*STORED DATA*
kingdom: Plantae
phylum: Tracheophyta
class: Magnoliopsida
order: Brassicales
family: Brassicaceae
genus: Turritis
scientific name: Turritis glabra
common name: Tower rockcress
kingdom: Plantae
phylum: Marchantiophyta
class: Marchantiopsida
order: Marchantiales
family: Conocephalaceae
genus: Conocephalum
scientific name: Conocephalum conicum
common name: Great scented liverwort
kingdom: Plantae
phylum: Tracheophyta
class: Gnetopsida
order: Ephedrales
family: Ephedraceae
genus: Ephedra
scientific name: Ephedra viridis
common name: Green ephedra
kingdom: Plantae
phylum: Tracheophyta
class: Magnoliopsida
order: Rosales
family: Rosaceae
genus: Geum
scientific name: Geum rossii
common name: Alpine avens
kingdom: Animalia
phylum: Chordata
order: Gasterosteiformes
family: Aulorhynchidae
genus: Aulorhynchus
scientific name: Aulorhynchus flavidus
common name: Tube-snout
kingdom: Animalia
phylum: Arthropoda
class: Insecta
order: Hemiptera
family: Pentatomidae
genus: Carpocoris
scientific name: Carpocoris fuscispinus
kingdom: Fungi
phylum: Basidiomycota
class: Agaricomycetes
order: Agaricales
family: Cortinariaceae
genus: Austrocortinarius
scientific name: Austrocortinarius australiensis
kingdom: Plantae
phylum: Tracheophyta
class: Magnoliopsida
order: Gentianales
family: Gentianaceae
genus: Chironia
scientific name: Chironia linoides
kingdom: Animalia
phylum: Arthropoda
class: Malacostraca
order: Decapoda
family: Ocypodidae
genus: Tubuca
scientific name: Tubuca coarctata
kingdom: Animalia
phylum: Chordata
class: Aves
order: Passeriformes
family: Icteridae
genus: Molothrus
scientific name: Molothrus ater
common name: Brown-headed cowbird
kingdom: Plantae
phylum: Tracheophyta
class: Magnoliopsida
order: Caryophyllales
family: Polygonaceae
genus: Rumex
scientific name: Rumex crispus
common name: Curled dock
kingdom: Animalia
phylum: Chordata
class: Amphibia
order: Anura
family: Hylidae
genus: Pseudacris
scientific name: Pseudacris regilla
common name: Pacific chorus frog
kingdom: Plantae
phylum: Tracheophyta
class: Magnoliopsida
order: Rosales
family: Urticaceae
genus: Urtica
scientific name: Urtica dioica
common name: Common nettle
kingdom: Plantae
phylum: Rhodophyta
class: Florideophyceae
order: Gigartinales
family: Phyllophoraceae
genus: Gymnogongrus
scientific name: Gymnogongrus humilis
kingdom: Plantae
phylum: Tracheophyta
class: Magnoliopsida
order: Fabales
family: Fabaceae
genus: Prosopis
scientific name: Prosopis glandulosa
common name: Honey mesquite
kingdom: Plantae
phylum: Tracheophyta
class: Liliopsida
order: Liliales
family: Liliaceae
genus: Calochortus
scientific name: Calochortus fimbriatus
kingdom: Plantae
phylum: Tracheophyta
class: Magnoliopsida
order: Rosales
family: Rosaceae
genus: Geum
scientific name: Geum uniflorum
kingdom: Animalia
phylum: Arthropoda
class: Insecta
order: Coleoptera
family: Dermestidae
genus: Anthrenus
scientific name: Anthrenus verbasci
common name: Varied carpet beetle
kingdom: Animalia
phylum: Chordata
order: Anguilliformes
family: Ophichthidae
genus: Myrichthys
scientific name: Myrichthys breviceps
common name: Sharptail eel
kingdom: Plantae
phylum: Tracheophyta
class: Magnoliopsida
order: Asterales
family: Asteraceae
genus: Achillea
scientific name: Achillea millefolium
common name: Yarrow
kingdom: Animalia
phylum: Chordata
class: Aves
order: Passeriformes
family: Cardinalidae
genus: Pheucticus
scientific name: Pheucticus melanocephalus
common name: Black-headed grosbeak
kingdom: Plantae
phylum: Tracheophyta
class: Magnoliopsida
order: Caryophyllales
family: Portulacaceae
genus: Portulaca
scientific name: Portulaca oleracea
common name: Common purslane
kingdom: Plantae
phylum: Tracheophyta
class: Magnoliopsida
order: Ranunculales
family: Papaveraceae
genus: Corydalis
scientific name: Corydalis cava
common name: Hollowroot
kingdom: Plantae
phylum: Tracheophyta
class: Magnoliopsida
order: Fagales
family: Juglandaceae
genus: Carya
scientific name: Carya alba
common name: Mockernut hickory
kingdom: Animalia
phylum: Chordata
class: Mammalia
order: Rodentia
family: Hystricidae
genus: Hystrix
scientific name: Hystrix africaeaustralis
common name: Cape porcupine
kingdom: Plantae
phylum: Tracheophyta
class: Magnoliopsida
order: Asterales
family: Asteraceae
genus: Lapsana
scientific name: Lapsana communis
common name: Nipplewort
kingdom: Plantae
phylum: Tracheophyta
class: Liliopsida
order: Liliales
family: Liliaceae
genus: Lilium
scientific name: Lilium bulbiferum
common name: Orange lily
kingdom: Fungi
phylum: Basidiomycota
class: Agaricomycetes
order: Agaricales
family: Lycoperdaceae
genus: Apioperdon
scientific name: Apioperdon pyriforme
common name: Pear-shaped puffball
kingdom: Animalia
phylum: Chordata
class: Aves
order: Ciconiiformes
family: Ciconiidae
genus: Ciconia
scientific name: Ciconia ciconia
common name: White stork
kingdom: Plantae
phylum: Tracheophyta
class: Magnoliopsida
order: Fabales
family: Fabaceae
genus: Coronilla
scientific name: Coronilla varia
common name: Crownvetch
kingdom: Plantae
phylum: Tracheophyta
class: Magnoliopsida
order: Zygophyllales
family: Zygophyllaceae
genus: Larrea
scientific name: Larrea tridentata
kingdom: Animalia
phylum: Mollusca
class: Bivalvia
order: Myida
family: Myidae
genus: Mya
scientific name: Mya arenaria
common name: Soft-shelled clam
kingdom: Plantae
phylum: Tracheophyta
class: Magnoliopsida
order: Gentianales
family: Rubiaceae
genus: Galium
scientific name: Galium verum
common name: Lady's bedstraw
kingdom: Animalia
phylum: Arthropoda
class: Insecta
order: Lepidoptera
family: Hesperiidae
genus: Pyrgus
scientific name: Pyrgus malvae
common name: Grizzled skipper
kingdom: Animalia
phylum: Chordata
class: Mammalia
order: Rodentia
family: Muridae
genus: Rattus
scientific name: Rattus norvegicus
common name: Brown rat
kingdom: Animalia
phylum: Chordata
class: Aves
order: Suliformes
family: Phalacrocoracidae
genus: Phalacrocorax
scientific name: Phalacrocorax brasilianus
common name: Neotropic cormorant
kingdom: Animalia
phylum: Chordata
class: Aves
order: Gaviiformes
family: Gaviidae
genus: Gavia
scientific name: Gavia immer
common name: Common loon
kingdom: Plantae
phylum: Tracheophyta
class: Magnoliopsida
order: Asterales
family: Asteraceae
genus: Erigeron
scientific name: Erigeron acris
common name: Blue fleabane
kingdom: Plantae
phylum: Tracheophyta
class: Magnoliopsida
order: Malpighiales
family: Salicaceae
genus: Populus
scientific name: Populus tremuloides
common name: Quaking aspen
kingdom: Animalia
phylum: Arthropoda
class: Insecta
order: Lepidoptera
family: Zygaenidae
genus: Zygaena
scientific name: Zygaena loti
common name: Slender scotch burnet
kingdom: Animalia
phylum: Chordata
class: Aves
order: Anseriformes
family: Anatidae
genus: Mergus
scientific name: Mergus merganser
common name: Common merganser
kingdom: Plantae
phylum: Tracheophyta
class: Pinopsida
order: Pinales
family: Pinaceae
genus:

*TASK GOAL*
Copy word for word the lines from the line containing "family: Portulacaceae" up to and including the line containing "order: Fagales".

*RESPONSE*
family: Portulacaceae
genus: Portulaca
scientific name: Portulaca oleracea
common name: Common purslane
kingdom: Plantae
phylum: Tracheophyta
class: Magnoliopsida
order: Ranunculales
family: Papaveraceae
genus: Corydalis
scientific name: Corydalis cava
common name: Hollowroot
kingdom: Plantae
phylum: Tracheophyta
class: Magnoliopsida
order: Fagales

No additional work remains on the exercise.